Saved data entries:
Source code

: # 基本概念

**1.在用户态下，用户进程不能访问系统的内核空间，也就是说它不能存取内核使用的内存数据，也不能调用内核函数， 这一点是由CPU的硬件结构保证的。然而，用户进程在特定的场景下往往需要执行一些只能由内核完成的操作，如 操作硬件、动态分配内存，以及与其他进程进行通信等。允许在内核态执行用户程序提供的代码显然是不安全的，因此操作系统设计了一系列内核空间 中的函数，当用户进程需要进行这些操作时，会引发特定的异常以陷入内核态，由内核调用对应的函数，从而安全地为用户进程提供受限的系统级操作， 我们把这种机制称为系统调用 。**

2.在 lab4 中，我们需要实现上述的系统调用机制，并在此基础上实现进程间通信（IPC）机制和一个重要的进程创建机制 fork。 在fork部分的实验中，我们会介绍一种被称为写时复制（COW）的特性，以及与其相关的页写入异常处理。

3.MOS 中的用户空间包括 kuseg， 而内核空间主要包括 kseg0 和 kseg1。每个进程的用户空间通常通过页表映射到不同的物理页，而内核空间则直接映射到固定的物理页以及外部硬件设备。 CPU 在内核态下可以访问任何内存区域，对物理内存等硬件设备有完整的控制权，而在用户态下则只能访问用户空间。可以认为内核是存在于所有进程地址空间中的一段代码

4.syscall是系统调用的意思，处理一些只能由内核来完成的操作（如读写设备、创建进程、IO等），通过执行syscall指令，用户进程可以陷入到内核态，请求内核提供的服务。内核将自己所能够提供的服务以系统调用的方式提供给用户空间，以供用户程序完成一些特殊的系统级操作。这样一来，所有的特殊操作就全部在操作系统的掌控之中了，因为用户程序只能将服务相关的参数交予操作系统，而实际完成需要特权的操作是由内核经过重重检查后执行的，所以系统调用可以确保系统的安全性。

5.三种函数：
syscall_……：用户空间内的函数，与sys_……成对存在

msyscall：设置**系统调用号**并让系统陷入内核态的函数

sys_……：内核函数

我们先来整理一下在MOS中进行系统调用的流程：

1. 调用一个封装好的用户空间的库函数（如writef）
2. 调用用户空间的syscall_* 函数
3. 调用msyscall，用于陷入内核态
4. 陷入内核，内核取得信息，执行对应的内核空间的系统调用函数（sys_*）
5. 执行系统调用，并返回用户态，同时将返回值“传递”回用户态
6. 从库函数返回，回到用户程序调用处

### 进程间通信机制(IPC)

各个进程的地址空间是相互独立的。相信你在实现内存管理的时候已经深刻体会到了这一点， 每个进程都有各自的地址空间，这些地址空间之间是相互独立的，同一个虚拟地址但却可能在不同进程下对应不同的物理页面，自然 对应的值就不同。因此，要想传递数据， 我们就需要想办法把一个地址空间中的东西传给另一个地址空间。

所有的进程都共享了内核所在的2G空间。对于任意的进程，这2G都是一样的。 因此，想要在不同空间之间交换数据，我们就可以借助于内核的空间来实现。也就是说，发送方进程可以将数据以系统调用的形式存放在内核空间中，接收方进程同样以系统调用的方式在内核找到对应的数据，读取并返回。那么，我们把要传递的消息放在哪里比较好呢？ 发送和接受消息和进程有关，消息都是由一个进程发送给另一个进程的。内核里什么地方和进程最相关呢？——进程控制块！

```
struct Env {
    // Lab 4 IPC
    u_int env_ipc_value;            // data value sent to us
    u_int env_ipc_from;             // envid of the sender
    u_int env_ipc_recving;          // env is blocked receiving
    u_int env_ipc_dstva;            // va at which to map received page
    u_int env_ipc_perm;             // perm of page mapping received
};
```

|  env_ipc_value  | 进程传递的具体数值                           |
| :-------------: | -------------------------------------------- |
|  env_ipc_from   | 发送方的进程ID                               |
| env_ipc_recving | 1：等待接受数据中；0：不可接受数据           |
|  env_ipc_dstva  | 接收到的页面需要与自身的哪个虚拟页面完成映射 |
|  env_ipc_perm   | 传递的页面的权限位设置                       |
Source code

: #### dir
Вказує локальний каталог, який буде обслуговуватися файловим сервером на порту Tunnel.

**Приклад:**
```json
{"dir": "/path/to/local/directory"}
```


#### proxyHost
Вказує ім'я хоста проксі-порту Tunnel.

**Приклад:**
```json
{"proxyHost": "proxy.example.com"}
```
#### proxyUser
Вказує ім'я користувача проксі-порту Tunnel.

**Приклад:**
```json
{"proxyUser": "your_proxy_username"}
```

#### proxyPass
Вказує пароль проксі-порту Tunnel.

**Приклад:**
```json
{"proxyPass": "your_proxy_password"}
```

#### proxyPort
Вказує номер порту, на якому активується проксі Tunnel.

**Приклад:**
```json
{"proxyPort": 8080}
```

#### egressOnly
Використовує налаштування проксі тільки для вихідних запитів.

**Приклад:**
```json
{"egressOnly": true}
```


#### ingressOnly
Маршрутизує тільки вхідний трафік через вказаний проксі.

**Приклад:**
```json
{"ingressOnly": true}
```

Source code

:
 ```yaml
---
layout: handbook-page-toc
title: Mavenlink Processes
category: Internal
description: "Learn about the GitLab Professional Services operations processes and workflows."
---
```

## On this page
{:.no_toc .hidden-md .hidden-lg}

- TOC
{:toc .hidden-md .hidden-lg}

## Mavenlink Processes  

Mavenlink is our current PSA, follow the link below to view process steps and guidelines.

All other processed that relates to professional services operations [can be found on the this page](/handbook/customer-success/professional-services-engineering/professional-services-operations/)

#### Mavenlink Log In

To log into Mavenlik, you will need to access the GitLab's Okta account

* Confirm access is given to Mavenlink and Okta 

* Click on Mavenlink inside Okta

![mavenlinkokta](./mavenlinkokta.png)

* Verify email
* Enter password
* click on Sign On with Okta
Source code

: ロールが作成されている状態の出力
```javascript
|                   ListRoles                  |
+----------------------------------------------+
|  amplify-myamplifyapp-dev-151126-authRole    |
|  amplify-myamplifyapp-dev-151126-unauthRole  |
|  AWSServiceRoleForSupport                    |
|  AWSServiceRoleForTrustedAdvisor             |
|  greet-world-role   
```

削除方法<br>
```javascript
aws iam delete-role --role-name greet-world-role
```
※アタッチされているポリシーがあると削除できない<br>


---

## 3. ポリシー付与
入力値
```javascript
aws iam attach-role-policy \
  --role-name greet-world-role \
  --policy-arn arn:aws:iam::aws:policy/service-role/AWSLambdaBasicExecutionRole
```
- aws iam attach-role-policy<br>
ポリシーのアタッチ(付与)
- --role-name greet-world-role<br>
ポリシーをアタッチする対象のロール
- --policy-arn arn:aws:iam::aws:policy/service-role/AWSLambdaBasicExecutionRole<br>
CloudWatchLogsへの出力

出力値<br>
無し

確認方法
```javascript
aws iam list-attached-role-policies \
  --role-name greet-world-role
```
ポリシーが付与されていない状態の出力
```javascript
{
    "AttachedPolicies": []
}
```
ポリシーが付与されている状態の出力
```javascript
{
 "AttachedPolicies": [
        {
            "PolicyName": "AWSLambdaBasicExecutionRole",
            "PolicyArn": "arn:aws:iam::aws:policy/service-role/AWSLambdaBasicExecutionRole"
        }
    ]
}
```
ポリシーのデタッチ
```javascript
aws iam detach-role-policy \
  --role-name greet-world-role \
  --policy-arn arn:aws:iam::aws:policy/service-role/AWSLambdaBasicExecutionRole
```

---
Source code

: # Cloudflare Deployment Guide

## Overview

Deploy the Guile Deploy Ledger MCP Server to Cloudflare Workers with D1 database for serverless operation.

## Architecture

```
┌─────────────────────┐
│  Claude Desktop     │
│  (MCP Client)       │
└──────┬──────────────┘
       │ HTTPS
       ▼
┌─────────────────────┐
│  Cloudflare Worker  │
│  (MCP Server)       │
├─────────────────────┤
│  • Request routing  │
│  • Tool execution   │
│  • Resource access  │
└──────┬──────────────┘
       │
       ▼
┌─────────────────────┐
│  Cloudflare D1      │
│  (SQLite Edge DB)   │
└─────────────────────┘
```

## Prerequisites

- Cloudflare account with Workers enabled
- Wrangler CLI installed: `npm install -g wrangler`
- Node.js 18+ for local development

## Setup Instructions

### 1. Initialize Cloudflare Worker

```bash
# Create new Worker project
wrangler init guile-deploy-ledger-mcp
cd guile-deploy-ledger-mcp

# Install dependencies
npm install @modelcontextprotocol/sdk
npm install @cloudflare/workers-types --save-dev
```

## Exercise goal
Check each line of the data above for the string "world", then report how many lines have it, with no other words.

## Completed task
6